── Provided data

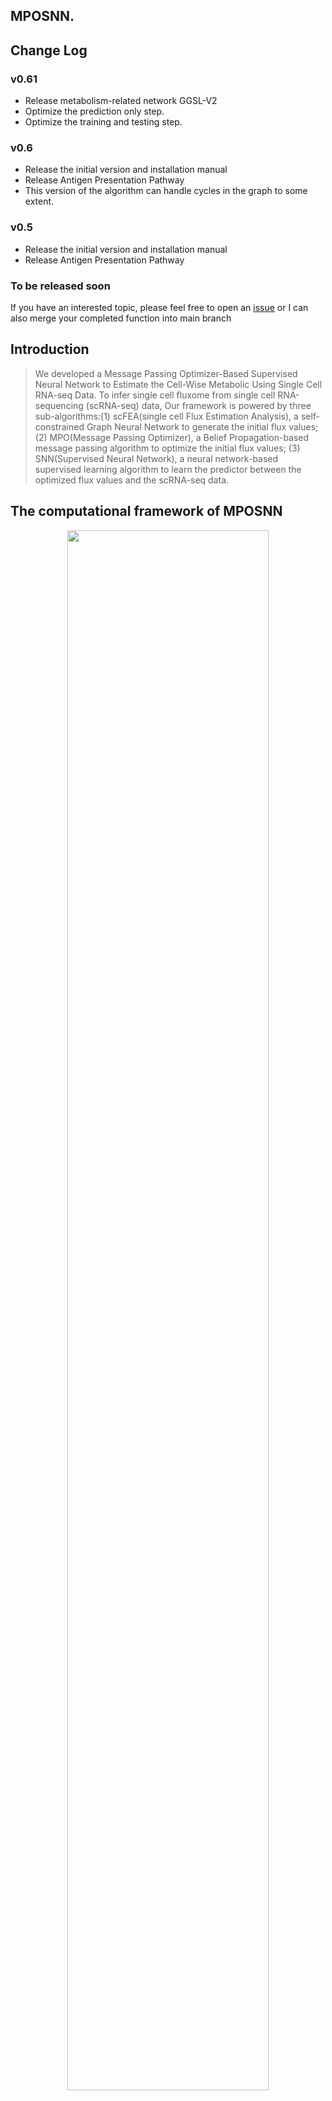 ## MPOSNN.

## Change Log

### v0.61
- Release metabolism-related network GGSL-V2
- Optimize the prediction only step.
- Optimize the training and testing step.

### v0.6
- Release the initial version and installation manual
- Release Antigen Presentation Pathway
- This version of the algorithm can handle cycles in the graph to some extent.

### v0.5
- Release the initial version and installation manual
- Release Antigen Presentation Pathway


### To be released soon 
If you have an interested topic, please feel free to open an [issue](https://github.com/ptdang1001/MPOSNN/issues) or I can also merge your completed function into main branch

## Introduction

>We developed a Message Passing Optimizer-Based Supervised Neural Network to Estimate the Cell-Wise Metabolic Using Single Cell RNA-seq Data. To infer single cell fluxome from single cell RNA-sequencing (scRNA-seq) data, Our framework is powered by three sub-algorithms:(1) scFEA(single cell Flux Estimation Analysis), a self-constrained Graph Neural Network to generate the initial flux values; (2) MPO(Message Passing Optimizer), a Belief Propagation-based message passing algorithm to optimize the initial flux values; (3) SNN(Supervised Neural Network), a neural network-based supervised learning algorithm to learn the predictor between the optimized flux values and the scRNA-seq data.

## The computational framework of MPOSNN

<p align="center">
  <img width="80%" src="https://github.com/ptdang1001/MPOSNN/blob/main/inputs/tmp/MPOSNN.png">
</p>

## Results

To benchmark the method, we applied it to the following transcriptomics data. We applied the method to the bulk tissue RNA-seq data of a melanoma data set (GSE91061) collected from patients under anti-CTLA4 and ant-PD1 therapy. In total, we obtained 105 samples from the GSE91061 data set, including 48 PR, 34 SD, and 23 PD patients. We applied the method to this data to compute the sample-wise activity level of the 11 modules. Biologically, we expect the higher level of antigen presentation activity to be associated with a better response. We observed that module 8 (trimming of peptides) and module 11 (T cell level) are significantly associated with responsiveness. 

<p align="center">
  <img width="80%" src="https://github.com/ptdang1001/MPOSNN/blob/main/GSE91061_Results/GSE91061_Results.png">
</p>

We further adopted stepwise multi-variate logistic regression to identify the top variables and best model in predicting patients’ response to anti-CTLA4 and ant-PD1 therapy. We also included the total T cell level and cytotoxic CD8+ T cell level predicted by deconvolution analysis and MSI/MSS status predicted by gene expression data. The final selected model is
$$Response = M_8 + MSI status$$

, as detailed below. Our analysis suggested the activity level of trimming of peptides and MSI status are predictive of the outcome of immuno-therapy.

<p align="center">
  <img width="80%" src="https://github.com/ptdang1001/MPOSNN/blob/main/GSE91061_Results/GSE91061_analysis_results.png">
</p>


We further checked how M_8 level varies with respect to responsiveness, MSI status and treatment status. We identified that the level of M_8 is higher in RP and SD patients compared to PD patients in all groups. Interestingly, we found that the level of M_8 shows a significant difference between MSI and MSS patients only for the on-treatment group. Specifically, the PR and SD MSS on treatment patients have a significant increase of M_8 compared to (1) the PR patients MSS on treatment patients and (2) all PD and SD MSI on treatment patients. This observation suggests that increasing antigen presentation activity during anti-CTLA4/PD1 treatment may increase the response for MSS patients. This observation is explainable as the MSS patients who have less neoantigen may demand higher antigen presentations to enable a sufficient T cell recognition.

<p align="center">
  <img width="80%" src="https://github.com/ptdang1001/MPOSNN/blob/main/GSE91061_Results/GSE91061_boxplot.png">
</p>


## Requirements and Installation

MPOSNN is implemented by Python3. If you don't have python, please download [Anaconda](https://www.anaconda.com/download/#linux) with python 3 version.

- torch >= 1.13.1
- numpy >= 1.23.3
- pandas >= 1.4.4
- matplotlib >=3.6.2
- magic >= 2.0.4
- scikit-learn >= 1.1.1
- networkx >= 2.8.8
- pytorch-lightning >= 1.8.1

Download MPOSNN:
```
git clone https://github.com/ptdang1001/MPOSNN.git
```

Install requirements:
```
cd MPOSNN
conda install --file requirements
conda install pytorch torchvision -c pytorch
pip install --user magic-impute
```

## Usage

You can see the input arguments for MPOSNN by help option:
```
python src/main.py --help
usage: main.py [-h] [--input_dir INPUT_DIR] [--output_dir OUTPUT_DIR] [--geneExpression_file_name GENEEXPRESSION_FILE_NAME] [--compounds_modules_file_name COMPOUNDS_MODULES_FILE_NAME] [--modules_genes_file_name MODULES_GENES_FILE_NAME] [--n_epoch_all N_EPOCH_ALL]
               [--imbalance_loss_limit_all IMBALANCE_LOSS_LIMIT_ALL] [--save_predictions SAVE_PREDICTIONS] [--pca_components_selection PCA_COMPONENTS_SELECTION] [--do_imputation DO_IMPUTATION] [--experiment_name EXPERIMENT_NAME] [--module_source MODULE_SOURCE]
               [--load_checkpoints_dir LOAD_CHECKPOINTS_DIR] [--load_weights_folder LOAD_WEIGHTS_FOLDER] [--n_epoch_scfea N_EPOCH_SCFEA] [--n_epoch_mpo N_EPOCH_MPO] [--n_epoch_snn N_EPOCH_SNN] [--do_train_snn DO_TRAIN_SNN] [--n_train_batch_snn N_TRAIN_BATCH_SNN]
               [--do_predict_snn DO_PREDICT_SNN] [--output_grad_snn OUTPUT_GRAD_SNN]

MPOSNN: A Massage Passing Optimizer-Based Supervised Neural Network Model to Estimate Cell-Wise Metabolic Using Single Cell RNA-seq Data.

options:
  -h, --help            show this help message and exit
  --input_dir INPUT_DIR
                        The inputs directory.
  --output_dir OUTPUT_DIR
                        The outputs directory, you can find all outputs in this directory.
  --geneExpression_file_name GENEEXPRESSION_FILE_NAME
                        The scRNA-seq file name.
  --compounds_modules_file_name COMPOUNDS_MODULES_FILE_NAME
                        The table describes relationship between compounds and modules. Each row is an intermediate metabolite and each column is metabolic module. For human model, please use cmMat_171.csv which is default. All candidate stoichiometry matrices are provided in /data/
                        folder.
  --modules_genes_file_name MODULES_GENES_FILE_NAME
                        The json file contains genes for each module. We provide human and mouse two models in scFEA.
  --n_epoch_all N_EPOCH_ALL
                        The user defined early stop Epoch(the whole framework)
  --imbalance_loss_limit_all IMBALANCE_LOSS_LIMIT_ALL
                        The user defined early stop imbalance loss.
  --save_predictions SAVE_PREDICTIONS
                        Save results. 0=False, 1=True
  --pca_components_selection PCA_COMPONENTS_SELECTION
                        Apply PCA to reduce the dimension of features. 0=False, 1=True
  --do_imputation DO_IMPUTATION
                        Imputation on the input gene expression matrix. 0=False, 1=True
  --experiment_name EXPERIMENT_NAME
  --module_source MODULE_SOURCE
  --load_checkpoints_dir LOAD_CHECKPOINTS_DIR
  --load_weights_folder LOAD_WEIGHTS_FOLDER
  --n_epoch_scfea N_EPOCH_SCFEA
                        User defined Epoch for scFEA training.
  --n_epoch_mpo N_EPOCH_MPO
                        User defined Epoch for Message Passing Optimizer.
  --n_epoch_snn N_EPOCH_SNN
                        User defined Epoch for Supervised Neural Network training.
  --do_train_snn DO_TRAIN_SNN
                        Train the SNN model, 0=False, 1=True.
  --n_train_batch_snn N_TRAIN_BATCH_SNN
  --do_predict_snn DO_PREDICT_SNN
                        Predict the flux values via the trained SNN model, 0=False, 1=True. FYI: If you have already trained the SNN model, SNN saves the model automatically, then you can set --do_train_snn 0 and --do_predict_snn 1 to predict the flux values directly.
  --output_grad_snn OUTPUT_GRAD_SNN
                        Save the gradients on each gene.


```

## Inputs:

1. scRNA-seq data(rows:genes, columns:samples/cells)
2. Pathway data, Adjacency matrix, a factor graph
   - 1:="The parent node(reaction M_i) of a compound", 
   - -1:="The child node(reaction M_i) of a compound", 
   - 0:="No connection bewteen compound and reaction".  
   
   Please see the graph bellow, you can find it in the directory "inputs":
   <p align="center">
    <img width="80%" src="https://github.com/ptdang1001/MPOSNN/blob/main/inputs/tmp/Antigen_Presentation_pathway.png">
   </p>
   
   
   Please see the adjacency matrix bellow, you can find it in the directory "inputs":
   <p align="center">
    <img width="80%" src="https://github.com/ptdang1001/MPOSNN/blob/main/inputs/tmp/ANT2_compounds_modules_adj.png">
   </p>
   
3. Antigen Presentation Pathway reactions and the genes. Modules(Reactions) and contained genes, you can find it in the directory "inputs".

   Please see the json file sample bellow:
   <p align="center">
    <img width="80%" src="https://github.com/ptdang1001/MPOSNN/blob/main/inputs/tmp/ANT2_modules_genes.png">
   </p>

## Outputs:

You can find the results in the directory "outputs", please click [here](https://github.com/ptdang1001/MPOSNN/tree/Antigen_Presentation_Pathway/outputs) to see the output examples(Just for testing, no mearning):
1. "flux_scfea.csv", flux values from scFEA, rows:samples, columns:modules, each entry is a flux value.
  <p align="center">
    <img width="80%" src="https://github.com/ptdang1001/MPOSNN/blob/main/outputs/tmp/flux_scfea.png">
  </p>

2. "flux_snn.csv", flux values from SNN, rows:samples, columns:modules, each entry is a flux value.
  <p align="center">
    <img width="80%" src="https://github.com/ptdang1001/MPOSNN/blob/main/outputs/tmp/flux_snn.png">
  </p>
  
  
3. "flux_snn_grad.csv", the gradients, rows:genes, columns:samples, each value represents the partial derivative of the model with respect to the gene.
  <p align="center">
    <img width="80%" src="https://github.com/ptdang1001/MPOSNN/blob/main/outputs/tmp/flux_snn_grad.png">
  </p>

4. "Compounds_Modules_FactorGraph_original.png", the visiulization of Factor Graph.

5. "flux_scFEA_MPO_SNN_std_scale_imbalance.png", the analysis of predicted flux values.  
    - 5.1. "module wise std":= $\frac{ \sum std(Y_{:,j}^{predicted})}{n}$
    - 5.2. "all mean scale":= $\frac{\sum \sum Y_{i,j}^{predicted}}{M*N}$
    - 5.3. "sample wise imbalance loss":= $\frac{\sum ImbalanceLoss(Y_{i,:})}{M}$
    
    <p align="center">
      <img width="80%" src="https://github.com/ptdang1001/MPOSNN/blob/main/outputs/tmp/flux_scFEA_MPO_SNN_std_scale_imbalance.png">
    </p>



** Traning and Predicting example: **
```
# just copy your data into the directory "inputs"
# The algorithm saves the model weights automatically
# you can get the results in the directory "outputs"


#python src/main.py --geneExpression_file_name "your scRNA-seq data file name" --compounds_modules_file_name "your adj matrix file" --modules_genes_file_name "your modules and genes file" --module_source "your pathway name" --experiment_name "your experiment name"

python src/main.py --geneExpression_file_name TCGA.csv.gz --compounds_modules_file_name ANT2_compounds_modules.csv --modules_genes_file_name ANT2_modules_genes.json --module_source ANT2 --experiment_name FluxEstimation

```

** No Training, Predicting only example: **
```
# just copy your data into the directory "inputs"
# you have to train the model at least once befor this predicting only step. We don't offer default trained model. 
# you can get the results in the directory "outputs"

#python src/main.py --geneExpression_file_name "your scRNA-seq data file name" --modules_genes_file_name "your modules and genes file" --module_source "your pathway name" --experiment_name "your experiment name" --load_weights_folder "The folder name you got from the tranning step" --do_train_snn 0

python src/main.py --geneExpression_file_name TCGA.csv.gz --modules_genes_file_name ANT2_modules_genes.json --module_source ANT2 --experiment_name FluxEstimation --load_weights_folder TCGA_ANT2_FluxEstimation_00001 --do_train_snn 0


```

## Questions & Problems

If you have any questions or problems, please feel free to open a new issue [here](https://github.com/ptdang1001/MPOSNN/issues). We will fix the new issue ASAP.  For code questions, please contact Pengtao Dang.

- [Pengtao Dang](https://ptdang1001.github.io/)
(pdang@iu.edu)

For any other further questions or requests, please contact the Principle Investigator of BDRL lab.
- [Prof. Chi Zhang](https://zcslab.github.io/)
(czhang87@iu.edu)

PhD candidate at [Biomedical Data Research Lab (BDRL)](https://zcslab.github.io/) , Indiana University School of Medicine


## Reference

1. N. Alghamdi, W. Chang, P. Dang, X. Lu, C. Wan, Z. Huang, J. Wang, M. Fishel, S. Cao, C. Zhang. scFEA: A graph neural network model to estimate cell-wise metabolic using single cell RNA-seq data, under review at *Genome Research*, 2020.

────

Exercise goal:
Once the line with "only example: **" is found in the records above, print exactly that line and every line after it through the line with "(czhang87@iu.edu)".

Finished exercise:
** No Training, Predicting only example: **
```
# just copy your data into the directory "inputs"
# you have to train the model at least once befor this predicting only step. We don't offer default trained model. 
# you can get the results in the directory "outputs"

#python src/main.py --geneExpression_file_name "your scRNA-seq data file name" --modules_genes_file_name "your modules and genes file" --module_source "your pathway name" --experiment_name "your experiment name" --load_weights_folder "The folder name you got from the tranning step" --do_train_snn 0

python src/main.py --geneExpression_file_name TCGA.csv.gz --modules_genes_file_name ANT2_modules_genes.json --module_source ANT2 --experiment_name FluxEstimation --load_weights_folder TCGA_ANT2_FluxEstimation_00001 --do_train_snn 0


```

## Questions & Problems

If you have any questions or problems, please feel free to open a new issue [here](https://github.com/ptdang1001/MPOSNN/issues). We will fix the new issue ASAP.  For code questions, please contact Pengtao Dang.

- [Pengtao Dang](https://ptdang1001.github.io/)
(pdang@iu.edu)

For any other further questions or requests, please contact the Principle Investigator of BDRL lab.
- [Prof. Chi Zhang](https://zcslab.github.io/)
(czhang87@iu.edu)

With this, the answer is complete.